First bird off the plane was the Carib Grackle, ever present after that, then Collared Dove !!

A walk round the hotel when we arrived had loads more Grackles and doves, some of them Zeneida. Hummingbirds (called Caribs in St Lucia) where about but so fast they were hard to pin down, however I eventually id'd Lesser Antillean Crested (tiny with a straight beak) and Green Throated, bigger with a down curved beak). I never found the Purple Throated but apparently they were about.

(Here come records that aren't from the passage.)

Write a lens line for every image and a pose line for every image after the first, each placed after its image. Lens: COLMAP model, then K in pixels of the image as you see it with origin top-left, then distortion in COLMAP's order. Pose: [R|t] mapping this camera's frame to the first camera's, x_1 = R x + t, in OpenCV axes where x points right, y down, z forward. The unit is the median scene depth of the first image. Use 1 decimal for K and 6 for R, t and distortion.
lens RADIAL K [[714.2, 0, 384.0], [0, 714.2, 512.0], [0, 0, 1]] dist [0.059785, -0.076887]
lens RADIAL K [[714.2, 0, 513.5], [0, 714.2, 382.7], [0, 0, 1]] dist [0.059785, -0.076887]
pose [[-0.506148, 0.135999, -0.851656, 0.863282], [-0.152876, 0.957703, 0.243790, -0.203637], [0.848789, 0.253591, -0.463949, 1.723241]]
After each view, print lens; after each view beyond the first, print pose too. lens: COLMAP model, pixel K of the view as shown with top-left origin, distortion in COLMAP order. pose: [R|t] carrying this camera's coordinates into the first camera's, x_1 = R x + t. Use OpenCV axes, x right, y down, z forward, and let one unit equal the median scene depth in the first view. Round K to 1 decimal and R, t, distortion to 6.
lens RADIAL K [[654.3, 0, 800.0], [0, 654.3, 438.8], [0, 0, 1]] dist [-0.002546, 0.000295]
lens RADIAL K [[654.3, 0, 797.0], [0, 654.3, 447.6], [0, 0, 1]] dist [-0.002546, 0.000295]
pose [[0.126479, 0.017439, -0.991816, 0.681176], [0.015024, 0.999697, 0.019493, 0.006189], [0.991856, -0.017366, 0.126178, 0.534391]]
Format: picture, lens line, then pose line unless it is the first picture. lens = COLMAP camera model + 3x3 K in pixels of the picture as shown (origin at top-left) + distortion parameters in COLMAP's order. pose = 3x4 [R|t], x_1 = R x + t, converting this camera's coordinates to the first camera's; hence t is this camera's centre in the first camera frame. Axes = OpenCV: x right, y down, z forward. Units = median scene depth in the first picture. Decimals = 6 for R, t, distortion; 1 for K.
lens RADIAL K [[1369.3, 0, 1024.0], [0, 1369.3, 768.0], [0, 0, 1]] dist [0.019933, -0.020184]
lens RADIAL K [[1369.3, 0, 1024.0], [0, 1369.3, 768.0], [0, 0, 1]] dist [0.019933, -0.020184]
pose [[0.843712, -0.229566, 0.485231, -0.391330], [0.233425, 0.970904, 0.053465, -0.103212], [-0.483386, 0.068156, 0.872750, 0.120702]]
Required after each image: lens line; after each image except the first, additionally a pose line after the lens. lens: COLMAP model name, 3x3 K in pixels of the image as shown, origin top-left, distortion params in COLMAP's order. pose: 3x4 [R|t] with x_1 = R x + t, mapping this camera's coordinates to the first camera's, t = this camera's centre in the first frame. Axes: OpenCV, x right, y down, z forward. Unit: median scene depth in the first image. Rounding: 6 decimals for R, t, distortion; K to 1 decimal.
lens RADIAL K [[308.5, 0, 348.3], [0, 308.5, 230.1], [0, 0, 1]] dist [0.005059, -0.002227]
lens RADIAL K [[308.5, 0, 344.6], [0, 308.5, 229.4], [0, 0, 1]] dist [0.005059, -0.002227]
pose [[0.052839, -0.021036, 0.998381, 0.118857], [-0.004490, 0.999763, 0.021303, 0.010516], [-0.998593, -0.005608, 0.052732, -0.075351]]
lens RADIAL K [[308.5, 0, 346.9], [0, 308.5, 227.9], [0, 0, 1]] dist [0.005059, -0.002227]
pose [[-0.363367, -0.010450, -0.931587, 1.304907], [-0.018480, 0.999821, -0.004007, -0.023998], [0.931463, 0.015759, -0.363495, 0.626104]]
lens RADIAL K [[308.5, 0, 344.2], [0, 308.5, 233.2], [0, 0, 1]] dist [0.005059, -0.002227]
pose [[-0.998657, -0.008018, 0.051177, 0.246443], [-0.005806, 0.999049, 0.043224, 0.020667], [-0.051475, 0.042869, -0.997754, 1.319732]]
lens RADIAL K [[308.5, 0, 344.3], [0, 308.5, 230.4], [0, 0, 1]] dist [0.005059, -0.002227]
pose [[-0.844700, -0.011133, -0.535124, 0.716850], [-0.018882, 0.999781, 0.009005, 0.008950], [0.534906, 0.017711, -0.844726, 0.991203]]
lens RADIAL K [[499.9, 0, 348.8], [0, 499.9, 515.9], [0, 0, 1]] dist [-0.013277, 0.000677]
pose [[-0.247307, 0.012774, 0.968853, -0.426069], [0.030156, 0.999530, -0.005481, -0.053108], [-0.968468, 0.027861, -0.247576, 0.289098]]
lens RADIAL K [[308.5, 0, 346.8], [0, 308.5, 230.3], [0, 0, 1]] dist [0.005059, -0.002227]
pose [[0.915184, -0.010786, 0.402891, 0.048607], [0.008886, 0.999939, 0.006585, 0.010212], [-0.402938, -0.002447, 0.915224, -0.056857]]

Over the sea, Frigatebirds, Brown Boobies, Royal Terns, Laughing Gulls, Ospey, and strangely a Peregrine (apparently predating the fruit bats)
Every tree that had flowers had Bannaquit.
Lesser Antillean Bullfinch and Gray Kingbird were present around the swimming pool. I also had Scaly Breasted Thrasher and Gray Trembler here but only once each.

A Tropical Mockingbird came to feed on the same tree every morning.
I found Cattle Egret, Little Blue Heron, Shiny Cowbird, American Kestrel and Black Faced Grassquit in the hotel plant nursery just by the carpark.

The best birding was on the Millet Rainforest Trek escorted by the lovely ranger Pamela, who was a brilliant birder. We had 3 of the 5 endemics in the first few metres, S.L. Warbler, S.L.Oriole, and S.L.Black Finch, Pamela also heard S.L.Parrot but couldn't locate it for a view in the canopy.
The trail has coconut feeders placed along it at intervals and these attracted other birds, Pearly Eyed and Scaly Breasted Thrasher, Bare Eyed Robin, and Grey Trembler. We had glimpses of Mangrove Cuckoo, as well as hearing it, and Broad Winged Hawk over the canopy.
If you go to St Lucia and only do one trip, do the Millet Trail, its a bit strenuous but worth it.
32 species in the fortnight, half of those lifers for me, could easily be doubled on a dedicated birding trip.